====== DATA EXCERPTS

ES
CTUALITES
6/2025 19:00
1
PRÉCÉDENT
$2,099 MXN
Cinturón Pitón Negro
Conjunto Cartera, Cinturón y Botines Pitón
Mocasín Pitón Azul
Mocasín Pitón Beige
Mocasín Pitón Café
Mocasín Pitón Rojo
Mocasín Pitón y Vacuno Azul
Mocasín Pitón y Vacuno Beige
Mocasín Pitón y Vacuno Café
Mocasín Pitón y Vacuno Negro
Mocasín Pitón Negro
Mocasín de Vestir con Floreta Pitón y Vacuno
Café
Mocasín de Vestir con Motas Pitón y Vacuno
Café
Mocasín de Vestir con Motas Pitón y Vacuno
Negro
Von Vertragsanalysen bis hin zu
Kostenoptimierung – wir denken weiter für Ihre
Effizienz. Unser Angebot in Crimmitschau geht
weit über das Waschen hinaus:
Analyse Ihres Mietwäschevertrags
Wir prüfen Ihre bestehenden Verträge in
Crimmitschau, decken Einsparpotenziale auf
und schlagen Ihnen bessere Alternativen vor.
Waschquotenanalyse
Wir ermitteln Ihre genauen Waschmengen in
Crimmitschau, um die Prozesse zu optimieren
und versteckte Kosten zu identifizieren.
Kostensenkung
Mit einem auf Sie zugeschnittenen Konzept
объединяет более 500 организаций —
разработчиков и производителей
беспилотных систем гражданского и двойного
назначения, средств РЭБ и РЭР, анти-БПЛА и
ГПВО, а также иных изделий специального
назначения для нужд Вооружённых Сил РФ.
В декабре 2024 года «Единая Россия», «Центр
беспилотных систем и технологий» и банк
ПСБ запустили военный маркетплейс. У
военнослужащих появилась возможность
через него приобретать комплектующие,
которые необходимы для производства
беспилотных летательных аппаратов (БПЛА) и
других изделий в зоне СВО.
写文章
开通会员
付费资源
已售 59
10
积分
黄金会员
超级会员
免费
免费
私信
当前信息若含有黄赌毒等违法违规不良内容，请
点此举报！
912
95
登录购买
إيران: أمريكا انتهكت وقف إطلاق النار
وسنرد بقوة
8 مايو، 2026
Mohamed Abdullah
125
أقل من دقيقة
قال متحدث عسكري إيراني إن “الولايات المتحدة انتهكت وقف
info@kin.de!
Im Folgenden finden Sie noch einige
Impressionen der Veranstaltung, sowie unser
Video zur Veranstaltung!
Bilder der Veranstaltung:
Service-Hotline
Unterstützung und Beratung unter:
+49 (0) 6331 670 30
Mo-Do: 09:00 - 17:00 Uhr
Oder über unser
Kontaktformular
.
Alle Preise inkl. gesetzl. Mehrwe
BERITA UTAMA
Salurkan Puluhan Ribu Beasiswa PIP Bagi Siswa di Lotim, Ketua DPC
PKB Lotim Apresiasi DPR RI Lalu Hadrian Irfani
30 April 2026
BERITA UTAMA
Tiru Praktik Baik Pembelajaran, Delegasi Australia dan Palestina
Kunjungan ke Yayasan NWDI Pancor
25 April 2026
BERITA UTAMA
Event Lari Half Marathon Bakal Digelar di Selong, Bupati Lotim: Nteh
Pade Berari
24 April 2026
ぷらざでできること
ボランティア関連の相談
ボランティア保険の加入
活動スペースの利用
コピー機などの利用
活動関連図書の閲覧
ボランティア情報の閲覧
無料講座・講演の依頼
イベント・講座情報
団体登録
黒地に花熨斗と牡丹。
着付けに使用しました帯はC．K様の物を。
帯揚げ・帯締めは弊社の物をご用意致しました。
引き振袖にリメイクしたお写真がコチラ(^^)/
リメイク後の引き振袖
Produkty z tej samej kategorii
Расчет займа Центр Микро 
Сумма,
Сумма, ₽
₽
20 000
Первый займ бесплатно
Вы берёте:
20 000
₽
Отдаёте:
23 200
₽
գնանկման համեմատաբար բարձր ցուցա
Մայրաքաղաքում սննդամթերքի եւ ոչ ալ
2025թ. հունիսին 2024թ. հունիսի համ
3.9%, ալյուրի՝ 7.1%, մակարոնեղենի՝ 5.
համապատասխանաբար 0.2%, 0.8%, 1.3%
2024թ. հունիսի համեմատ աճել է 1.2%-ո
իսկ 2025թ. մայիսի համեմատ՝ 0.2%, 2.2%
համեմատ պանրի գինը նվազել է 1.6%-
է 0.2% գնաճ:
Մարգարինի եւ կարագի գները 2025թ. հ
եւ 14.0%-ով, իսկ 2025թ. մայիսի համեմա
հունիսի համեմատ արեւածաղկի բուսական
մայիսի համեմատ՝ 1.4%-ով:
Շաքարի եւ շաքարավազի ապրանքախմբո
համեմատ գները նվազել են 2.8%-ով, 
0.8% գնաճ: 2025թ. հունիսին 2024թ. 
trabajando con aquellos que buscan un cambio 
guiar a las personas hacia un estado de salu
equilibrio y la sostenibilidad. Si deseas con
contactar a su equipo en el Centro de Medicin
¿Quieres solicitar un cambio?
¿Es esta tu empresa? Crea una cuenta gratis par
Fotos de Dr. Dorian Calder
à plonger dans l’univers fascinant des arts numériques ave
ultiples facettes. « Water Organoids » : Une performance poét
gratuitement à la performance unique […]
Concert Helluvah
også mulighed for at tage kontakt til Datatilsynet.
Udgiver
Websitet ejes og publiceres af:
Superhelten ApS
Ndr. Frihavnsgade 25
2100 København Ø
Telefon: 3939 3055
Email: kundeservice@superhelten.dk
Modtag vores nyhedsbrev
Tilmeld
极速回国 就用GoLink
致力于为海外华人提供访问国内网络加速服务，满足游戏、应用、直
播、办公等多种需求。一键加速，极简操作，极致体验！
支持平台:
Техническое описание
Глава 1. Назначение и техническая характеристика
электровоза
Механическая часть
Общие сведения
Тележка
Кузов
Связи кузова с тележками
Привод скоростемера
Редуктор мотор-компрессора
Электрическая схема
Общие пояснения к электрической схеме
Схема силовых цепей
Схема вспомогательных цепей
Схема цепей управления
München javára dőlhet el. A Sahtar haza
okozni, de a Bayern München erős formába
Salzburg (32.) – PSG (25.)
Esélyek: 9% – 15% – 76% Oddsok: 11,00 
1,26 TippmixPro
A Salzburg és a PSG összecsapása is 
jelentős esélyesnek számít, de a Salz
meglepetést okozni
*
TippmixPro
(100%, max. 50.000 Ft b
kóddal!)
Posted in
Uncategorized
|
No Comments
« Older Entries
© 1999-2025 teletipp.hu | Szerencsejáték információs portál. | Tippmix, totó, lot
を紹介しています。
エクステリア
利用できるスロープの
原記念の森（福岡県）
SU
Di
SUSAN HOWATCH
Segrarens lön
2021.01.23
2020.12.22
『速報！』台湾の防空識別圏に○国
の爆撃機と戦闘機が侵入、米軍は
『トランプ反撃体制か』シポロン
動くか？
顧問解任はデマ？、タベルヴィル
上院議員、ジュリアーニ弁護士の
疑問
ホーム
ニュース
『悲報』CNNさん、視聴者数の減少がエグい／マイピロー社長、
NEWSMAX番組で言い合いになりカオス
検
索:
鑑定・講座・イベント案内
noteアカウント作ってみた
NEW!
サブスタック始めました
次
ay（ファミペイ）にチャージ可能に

============

WORK TO COMPLETE: From the entries above, print the lines beginning at the one with "Mocasín Pitón Azul" and stopping after the one with "Mocasín de Vestir con Floreta Pitón y Vacuno", exactly as written and with nothing else.

RESPONSE TO THIS EXERCISE:
Mocasín Pitón Azul
Mocasín Pitón Beige
Mocasín Pitón Café
Mocasín Pitón Rojo
Mocasín Pitón y Vacuno Azul
Mocasín Pitón y Vacuno Beige
Mocasín Pitón y Vacuno Café
Mocasín Pitón y Vacuno Negro
Mocasín Pitón Negro
Mocasín de Vestir con Floreta Pitón y Vacuno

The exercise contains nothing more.